Hastelloy N alloy and other nickel-based superalloys [30] and [64] have shown an excellent resistance to corrosion [65] and compatibility with fluoride salts [66]. Hastelloy-N was deteriorating in its properties due to the intragranular attack by tellurium [67] and [68]. Since the molten salt has a high melting temperature, and if any leakage occurs, molten salt freezes without releasing radioactive material [69] and [70].
The other materials we examine for the transmutator wall include a diamond. Diamond possesses a set of properties that could withstand extreme environments, for instance: very high thermal conductivity, radiation hardness, wide bandgap and therefore an electrical insulator, high electric breakdown field, chemical inertness and resistance, transparency to the electromagnetic radiation from IR to UV [71]. Diamond also has low neutron damage or DPA (displacement per atom) [72] and [73]. Diamond has been developed as a highly efficient and robust neutron detector at the JET tokamak [74], [75].
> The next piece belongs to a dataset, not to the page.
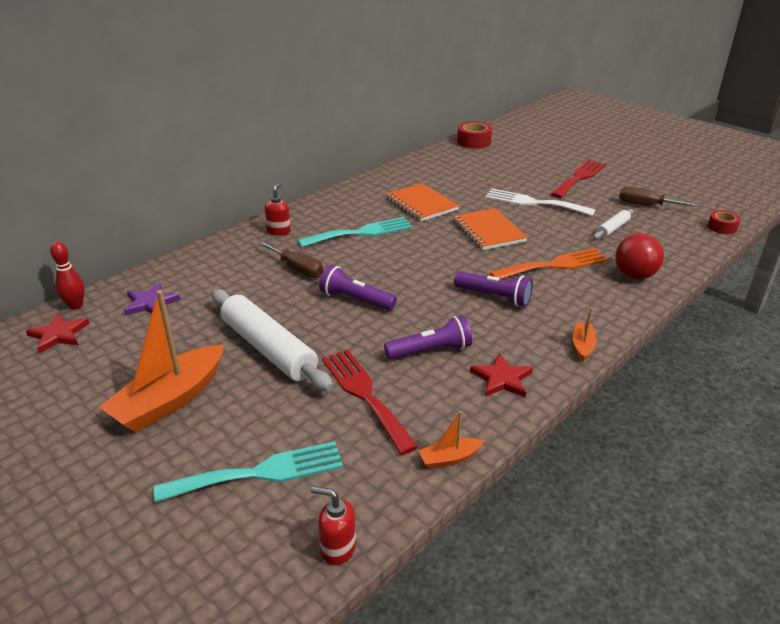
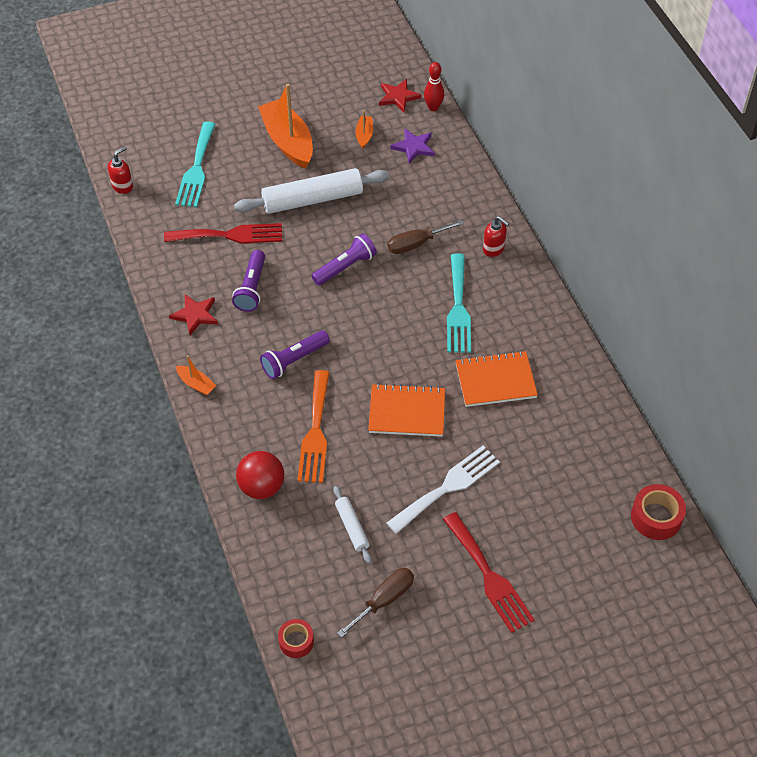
camera: 115 degrees right, 20 degrees up
orange boat [419,411,484,469] -> orange boat moved to [355,110,373,149]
We propose for the transmutator’s liquid medium a FLiBe molten salt where the TRUs are dissolved. FLiBe is a liquid and is a molten chemical compound of acid and alkali at high temperatures [76]. We consider this as our candidate liquid solvent, medium for a thermal transfer and a fuel processing medium.
Advantages of FLiBe molten salt and MSR based transmutator:
 Transparent liquid
 Real-time monitoring with laser and gamma
 Green’s function impulse response sensors
 Large fission cross section for fusion or fast neutrons shown in Fig. 6.
 Does not react with water or air
 Remains liquid up to 1400 C giving safety margins